**EXERCISE**
Copy each entry below exactly as it appears.

|---|

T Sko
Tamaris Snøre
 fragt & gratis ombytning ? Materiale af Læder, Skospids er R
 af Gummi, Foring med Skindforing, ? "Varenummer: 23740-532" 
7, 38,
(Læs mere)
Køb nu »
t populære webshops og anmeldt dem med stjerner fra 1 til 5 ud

|---|

**OUTPUT FOR THIS EXERCISE**
T Sko
Tamaris Snøre
 fragt & gratis ombytning ? Materiale af Læder, Skospids er R
 af Gummi, Foring med Skindforing, ? "Varenummer: 23740-532" 
7, 38,
(Læs mere)
Køb nu »
t populære webshops og anmeldt dem med stjerner fra 1 til 5 ud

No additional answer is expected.